Request A: For each statement, answer yes or no according to the flowerbed guide below, and quote the exact words that decide it. (i) The first cut along the hose outline goes straight down about 4 inches. (ii) Covering the area with old newspaper and plastic kills the grass within a couple of weeks. (iii) At least 2 inches of Garden / Planter Soil should be added before turning or tilling the area again.
Request B: Reproduce everything in the flowerbed guide below from "Make a diagonal" down to "of the flowerbed.".

Source passage:
Tips and How to Section

Check back on this section requently on new tips and tricks of the trade.

How to prepare for a new flower bed

  • Step 1

    Select the location in your yard for a new flowerbed. Pay attention to how well the soil drains in the area and how much sunlight the location gets each day, as this will affect the types of flowers and plants that will grow and thrive in the flowerbed. A flowerbed can be an island in the yard, or it can follow a fence or the foundation of your house.

  • Step 2

    Outline the area for the new flowerbed using a garden hose. It's fun to move the hose around to create a free-formed shape with concave and convex curves.

  • Step 3

    Remove the grass inside your flowerbed. Using a flat shovel cut the outline of the garden hose for the new flowerbed. This first cut should be straight down about 4 inches.

  • Step 4

    Make a diagonal cut down from approximately 6 inches on the inside of the flowerbed out to the original cut. Remove the triangular section of soil and grass. Continue around the entire shape of the flowerbed.

  • Step 5

    Kill or remove any grass remaining in the flowerbed. There are a couple of different methods to do this.

    1. The grass and top layer of soil can be removed as sod with a flat shovel. This method is good if there are other areas in your lawn that need the grass.
    2. The grass can be mowed really short and sprayed with a herbicide like Roundup. Wait a couple of weeks and the grass will be dead.
    3. The area can be covered with old newspaper and plastic. This eventually smothers the grass. This process can take a month or longer to kill the grass, but no chemicals are used on the grass.

  • Step 6

    Remove 1 - 2 inches of soil once the grass is gone. Loosen the remaining soil - this can be accomplished by turning the soil with a shovel, or the area can be tilled with a power rototiller. Try to turn or till the soil as deep as possible.

  • Step 7

    Rake the area smooth, removing any large rocks.

  • Step 8

    Add at least 2 inches of Garden / Planter Soil and once again turn or till the area.

  • Step 9

    Mulch the flowerbed to conserve moisture and help control weeds.

  • Step 10

    Now your flowerbed is ready for its plants. Because the entire bed is prepared, you can plant the flowers and shrubs anywhere without fear of hitting roots, rocks or hard soil, and the plant's roots will have an easy time growing in the prepared soil.

Supplied material:
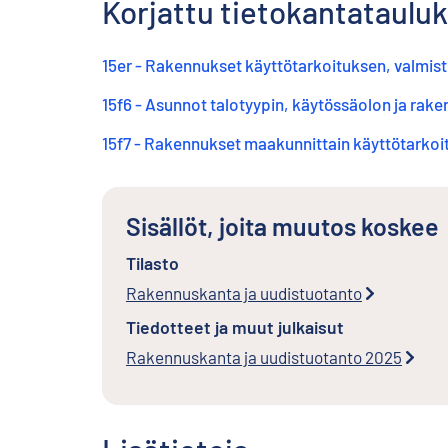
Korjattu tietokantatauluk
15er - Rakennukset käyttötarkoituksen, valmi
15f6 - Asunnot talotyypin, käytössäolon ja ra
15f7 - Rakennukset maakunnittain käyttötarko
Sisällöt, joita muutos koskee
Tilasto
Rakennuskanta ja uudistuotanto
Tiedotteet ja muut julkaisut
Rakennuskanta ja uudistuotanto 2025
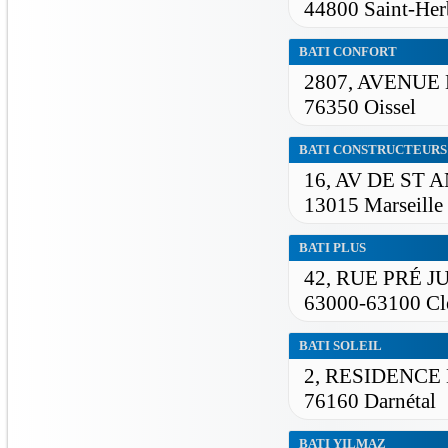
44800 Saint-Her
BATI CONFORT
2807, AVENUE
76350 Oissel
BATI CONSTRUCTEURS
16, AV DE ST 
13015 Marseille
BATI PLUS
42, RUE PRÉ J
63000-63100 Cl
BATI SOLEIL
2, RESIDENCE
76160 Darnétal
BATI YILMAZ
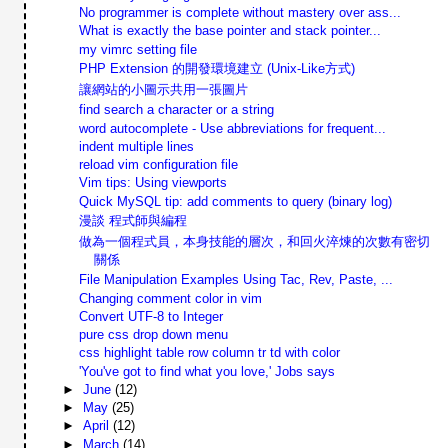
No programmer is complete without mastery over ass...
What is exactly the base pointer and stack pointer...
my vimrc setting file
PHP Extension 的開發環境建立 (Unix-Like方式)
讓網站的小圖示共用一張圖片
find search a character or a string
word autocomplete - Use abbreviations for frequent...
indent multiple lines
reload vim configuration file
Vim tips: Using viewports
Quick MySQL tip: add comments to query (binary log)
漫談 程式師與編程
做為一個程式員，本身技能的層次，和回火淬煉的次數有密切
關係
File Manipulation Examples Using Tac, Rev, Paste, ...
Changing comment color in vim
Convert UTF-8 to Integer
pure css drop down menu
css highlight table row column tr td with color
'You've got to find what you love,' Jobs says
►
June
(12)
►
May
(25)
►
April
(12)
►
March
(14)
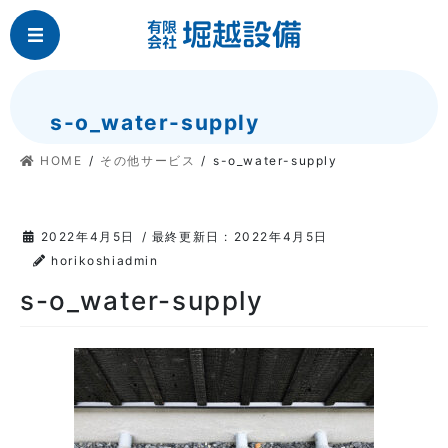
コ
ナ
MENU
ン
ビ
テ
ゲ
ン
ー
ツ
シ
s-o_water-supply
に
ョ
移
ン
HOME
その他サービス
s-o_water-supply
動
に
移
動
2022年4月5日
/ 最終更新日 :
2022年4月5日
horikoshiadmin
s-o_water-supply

* * *

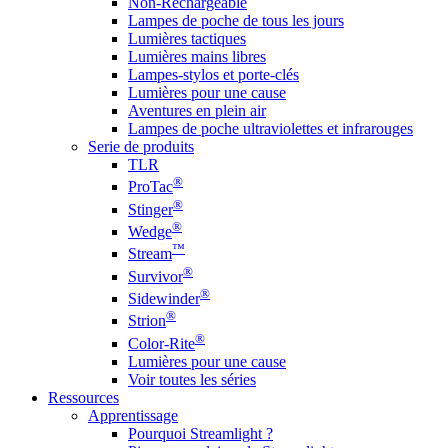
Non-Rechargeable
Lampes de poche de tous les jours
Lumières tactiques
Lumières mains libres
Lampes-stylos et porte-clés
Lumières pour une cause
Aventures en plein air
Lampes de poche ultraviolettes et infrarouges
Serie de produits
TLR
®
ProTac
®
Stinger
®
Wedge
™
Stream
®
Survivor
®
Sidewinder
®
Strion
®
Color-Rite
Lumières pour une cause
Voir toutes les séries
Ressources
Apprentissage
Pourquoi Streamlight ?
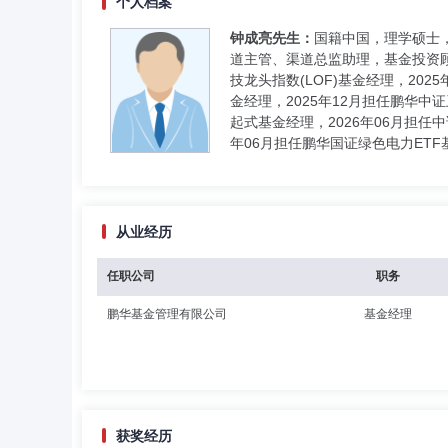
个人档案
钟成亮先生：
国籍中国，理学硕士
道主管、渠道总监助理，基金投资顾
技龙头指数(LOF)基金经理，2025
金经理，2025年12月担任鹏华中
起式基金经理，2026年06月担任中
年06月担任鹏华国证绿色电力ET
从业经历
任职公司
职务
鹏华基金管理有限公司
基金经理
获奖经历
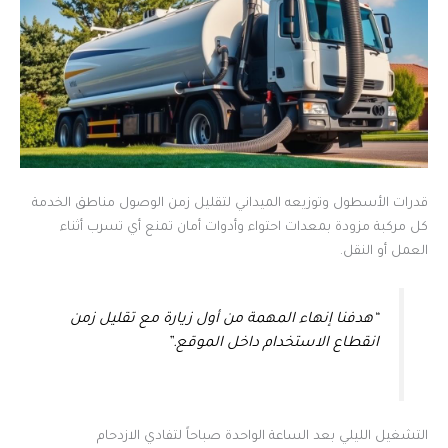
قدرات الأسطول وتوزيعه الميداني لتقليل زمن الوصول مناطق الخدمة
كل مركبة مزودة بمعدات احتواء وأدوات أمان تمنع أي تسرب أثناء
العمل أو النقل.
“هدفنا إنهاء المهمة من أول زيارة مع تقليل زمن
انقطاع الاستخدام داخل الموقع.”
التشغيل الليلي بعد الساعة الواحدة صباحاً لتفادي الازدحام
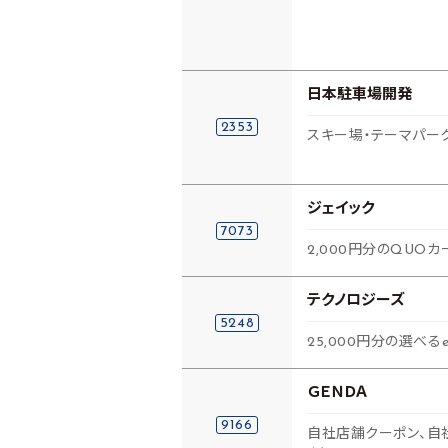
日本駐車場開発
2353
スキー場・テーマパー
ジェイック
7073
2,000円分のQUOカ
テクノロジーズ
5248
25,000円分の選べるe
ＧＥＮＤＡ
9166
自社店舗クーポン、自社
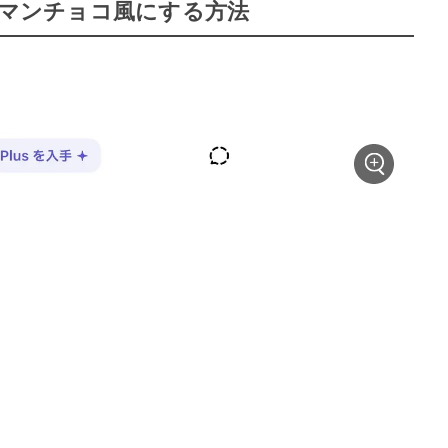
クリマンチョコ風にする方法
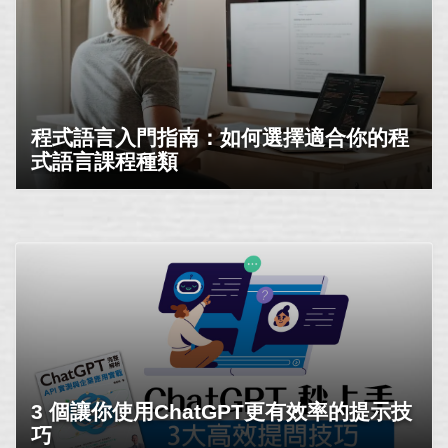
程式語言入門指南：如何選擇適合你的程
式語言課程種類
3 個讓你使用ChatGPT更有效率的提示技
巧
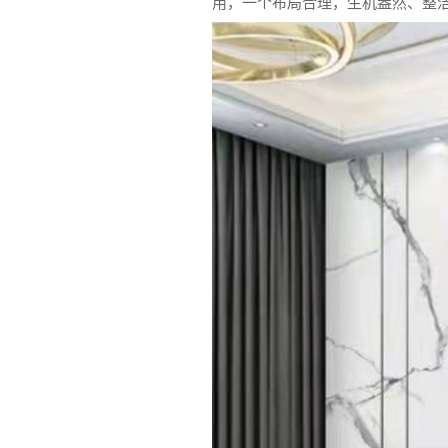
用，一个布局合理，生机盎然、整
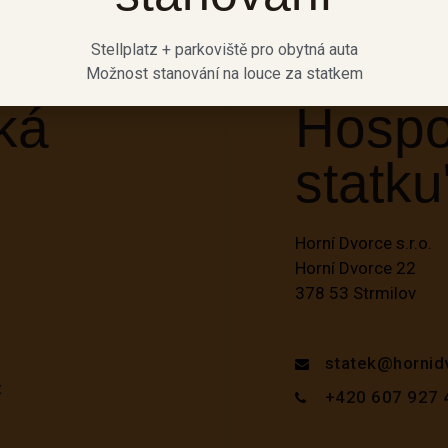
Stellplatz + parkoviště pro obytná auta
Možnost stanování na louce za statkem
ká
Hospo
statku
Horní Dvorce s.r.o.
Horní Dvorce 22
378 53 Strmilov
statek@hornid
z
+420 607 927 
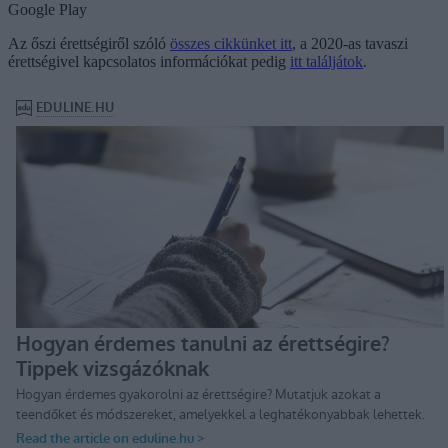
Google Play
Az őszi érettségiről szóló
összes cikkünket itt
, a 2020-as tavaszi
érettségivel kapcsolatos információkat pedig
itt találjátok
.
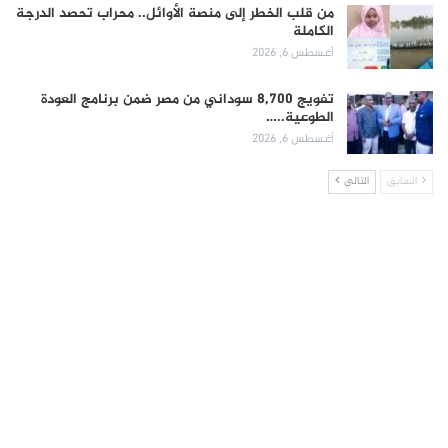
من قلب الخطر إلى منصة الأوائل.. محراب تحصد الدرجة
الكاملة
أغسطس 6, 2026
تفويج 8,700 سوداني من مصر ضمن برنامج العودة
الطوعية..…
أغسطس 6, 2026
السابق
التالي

* * *

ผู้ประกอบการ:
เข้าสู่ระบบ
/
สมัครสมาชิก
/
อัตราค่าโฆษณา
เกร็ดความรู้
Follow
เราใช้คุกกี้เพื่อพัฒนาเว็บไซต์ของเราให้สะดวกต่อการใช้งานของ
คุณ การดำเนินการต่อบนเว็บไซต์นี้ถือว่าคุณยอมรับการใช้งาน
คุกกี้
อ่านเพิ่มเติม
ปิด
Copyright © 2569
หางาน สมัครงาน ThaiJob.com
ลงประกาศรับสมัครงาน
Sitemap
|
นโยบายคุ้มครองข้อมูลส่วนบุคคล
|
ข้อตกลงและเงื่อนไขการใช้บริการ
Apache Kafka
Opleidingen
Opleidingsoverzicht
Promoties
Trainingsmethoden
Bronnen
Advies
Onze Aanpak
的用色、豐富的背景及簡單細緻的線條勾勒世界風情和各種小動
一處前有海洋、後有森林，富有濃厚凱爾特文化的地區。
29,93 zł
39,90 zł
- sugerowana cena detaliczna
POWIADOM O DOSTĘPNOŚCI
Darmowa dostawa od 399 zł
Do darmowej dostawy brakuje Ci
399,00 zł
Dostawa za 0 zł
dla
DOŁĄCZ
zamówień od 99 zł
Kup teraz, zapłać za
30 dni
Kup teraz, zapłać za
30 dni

Expected output A:
(i) Yes: "This first cut should be straight down about 4 inches."
(ii) No: "This process can take a month or longer to kill the grass"
(iii) Yes: "Add at least 2 inches of Garden / Planter Soil and once again turn or till the area."

Expected output B:
Make a diagonal cut down from approximately 6 inches on the inside of the flowerbed out to the original cut. Remove the triangular section of soil and grass. Continue around the entire shape of the flowerbed.